----- Passage for review -----
Right arm or left arm for that vaccination? It doesn’t really matter, but scientists suggest that whichever one you offer up for your secondary booster shot might make a difference and affect your immediate immune response.
In fact, they still aren’t sure if it’s better to give that second shot to the same arm or a different one.
Currently, only a handful of studies have explored whether you should switch sides between a first and second jab, and those on Covid vaccines have produced mixed results.
After the pandemic, for instance, researchers in Germany found that giving multiple jabs to the same arm produced better immune responses two weeks later.
Then, a follow-up study from researchers in the US found the exact opposite. According to that randomised trial, switching arms between shots resulted in a four-fold increase in Covid-specific antibodies four weeks after the second jab.
Now there’s been a contradictory finding by researchers in Australia, whose experiments on both humans and mice and agree with the same-arm study.
The trial, led by Dr Rama Dhenni from the Garvan Institute of Medical Research and Alexandra Carey Hoppé from the University of New South Wales (UNSW), involved 30 healthy participants who had not yet had Covid-19.
-----
Task list =
• A. Set down the passage from the article on vaccination arms, starting at "Right arm or" and ending at "the second jab.", word for word.
• B. Using the article on vaccination arms, decide whether each statement agrees with it. Answer yes or no for each and quote the deciding words. (i) Researchers in Germany found that giving multiple jabs to the same arm produced better immune responses two weeks later. (ii) The US randomised trial found that switching arms led to a two-fold increase in Covid-specific antibodies. (iii) The Australian trial involved 30 healthy participants who had already had Covid-19.
----- Given entries -----
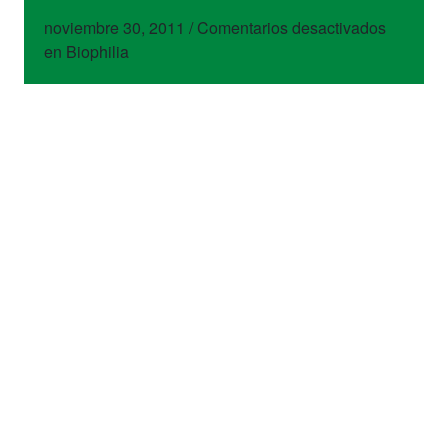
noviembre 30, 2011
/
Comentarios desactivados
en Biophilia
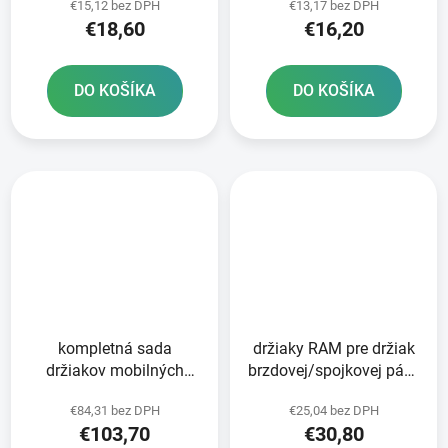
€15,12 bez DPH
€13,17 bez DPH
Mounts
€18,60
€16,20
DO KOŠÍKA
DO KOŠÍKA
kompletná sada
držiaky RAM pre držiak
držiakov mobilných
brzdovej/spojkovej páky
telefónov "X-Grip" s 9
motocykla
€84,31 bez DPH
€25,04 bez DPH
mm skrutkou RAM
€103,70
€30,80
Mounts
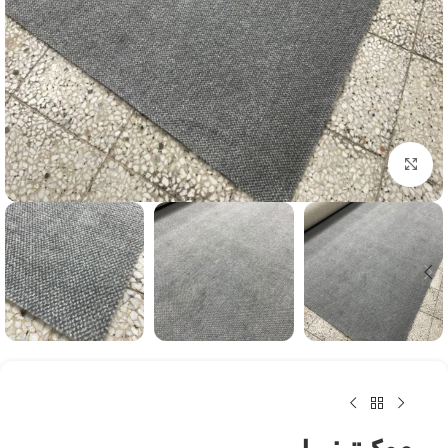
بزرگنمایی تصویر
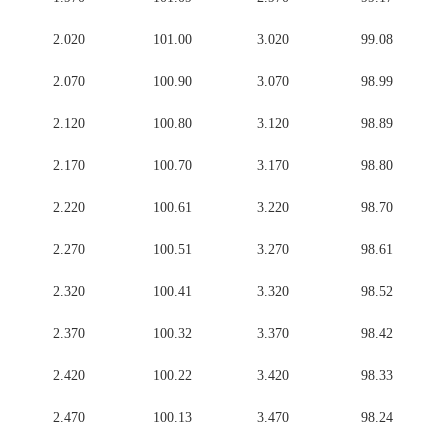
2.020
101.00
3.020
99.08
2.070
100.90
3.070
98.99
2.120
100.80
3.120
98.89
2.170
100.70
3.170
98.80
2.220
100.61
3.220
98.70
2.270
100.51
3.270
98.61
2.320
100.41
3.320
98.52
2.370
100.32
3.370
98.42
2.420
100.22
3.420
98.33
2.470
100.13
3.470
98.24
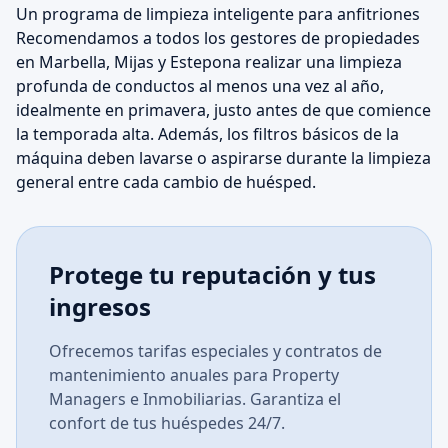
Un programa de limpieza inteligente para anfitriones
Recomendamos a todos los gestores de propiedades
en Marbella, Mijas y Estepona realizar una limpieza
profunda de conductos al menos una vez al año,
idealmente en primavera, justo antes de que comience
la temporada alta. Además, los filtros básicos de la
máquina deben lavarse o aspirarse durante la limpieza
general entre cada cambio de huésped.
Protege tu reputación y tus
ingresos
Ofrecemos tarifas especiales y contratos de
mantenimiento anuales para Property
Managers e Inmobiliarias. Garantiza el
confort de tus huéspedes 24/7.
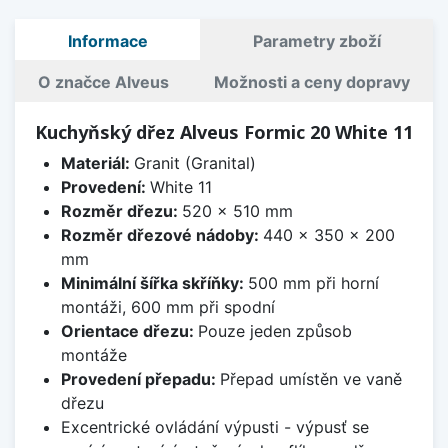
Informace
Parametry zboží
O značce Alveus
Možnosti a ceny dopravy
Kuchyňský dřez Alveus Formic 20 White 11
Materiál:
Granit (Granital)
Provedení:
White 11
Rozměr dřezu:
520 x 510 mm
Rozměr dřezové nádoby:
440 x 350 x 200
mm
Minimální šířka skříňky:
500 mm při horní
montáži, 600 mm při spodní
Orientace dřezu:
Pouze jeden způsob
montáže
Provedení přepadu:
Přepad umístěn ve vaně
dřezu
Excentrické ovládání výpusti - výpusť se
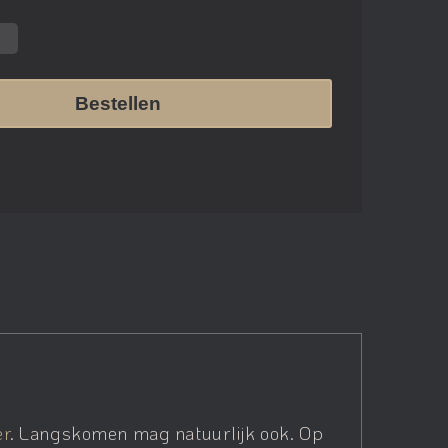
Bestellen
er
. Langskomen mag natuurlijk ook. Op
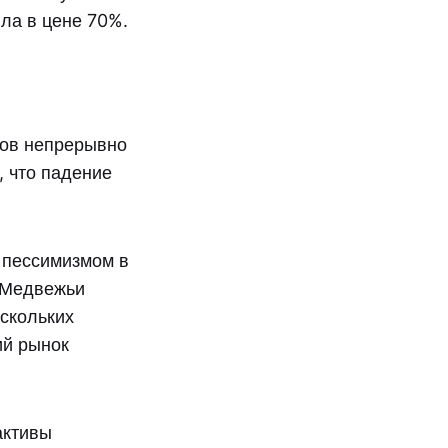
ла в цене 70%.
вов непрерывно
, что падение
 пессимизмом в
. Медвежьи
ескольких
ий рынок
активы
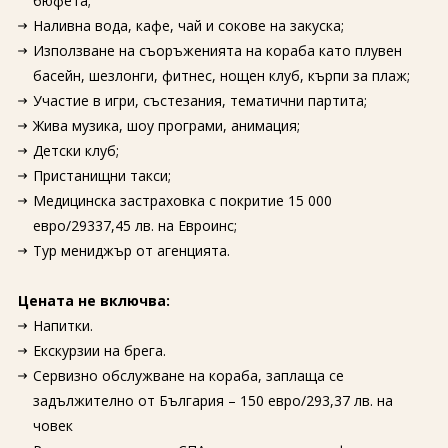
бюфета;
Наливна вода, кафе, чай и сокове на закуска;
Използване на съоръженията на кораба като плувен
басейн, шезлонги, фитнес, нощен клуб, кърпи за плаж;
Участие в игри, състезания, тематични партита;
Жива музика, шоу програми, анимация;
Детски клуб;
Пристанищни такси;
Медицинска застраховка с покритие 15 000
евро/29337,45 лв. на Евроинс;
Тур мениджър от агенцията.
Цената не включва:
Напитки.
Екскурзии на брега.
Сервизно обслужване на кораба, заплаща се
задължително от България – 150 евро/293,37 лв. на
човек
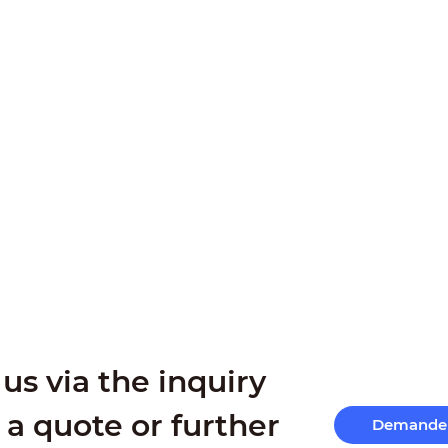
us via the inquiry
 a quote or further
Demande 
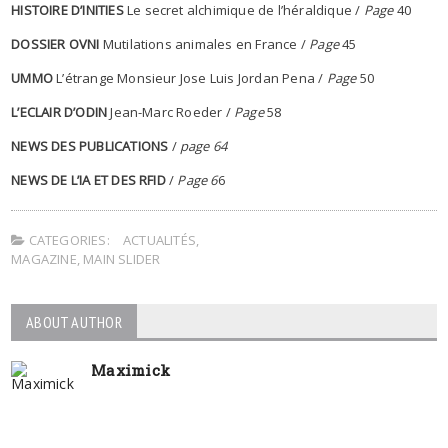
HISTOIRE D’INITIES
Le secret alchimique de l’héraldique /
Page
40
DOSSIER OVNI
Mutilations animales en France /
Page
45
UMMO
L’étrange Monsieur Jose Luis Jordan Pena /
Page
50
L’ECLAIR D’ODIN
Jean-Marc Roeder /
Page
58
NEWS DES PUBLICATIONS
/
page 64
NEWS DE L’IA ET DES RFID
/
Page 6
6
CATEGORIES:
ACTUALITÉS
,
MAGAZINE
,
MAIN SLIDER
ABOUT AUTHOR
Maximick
-----
Answer list =
• A.
Right arm or left arm for that vaccination? It doesn’t really matter, but scientists suggest that whichever one you offer up for your secondary booster shot might make a difference and affect your immediate immune response.
In fact, they still aren’t sure if it’s better to give that second shot to the same arm or a different one.
Currently, only a handful of studies have explored whether you should switch sides between a first and second jab, and those on Covid vaccines have produced mixed results.
After the pandemic, for instance, researchers in Germany found that giving multiple jabs to the same arm produced better immune responses two weeks later.
Then, a follow-up study from researchers in the US found the exact opposite. According to that randomised trial, switching arms between shots resulted in a four-fold increase in Covid-specific antibodies four weeks after the second jab.

• B.
(i) Yes: "giving multiple jabs to the same arm produced better immune responses two weeks later."
(ii) No: "switching arms between shots resulted in a four-fold increase in Covid-specific antibodies four weeks after the second jab."
(iii) No: "involved 30 healthy participants who had not yet had Covid-19."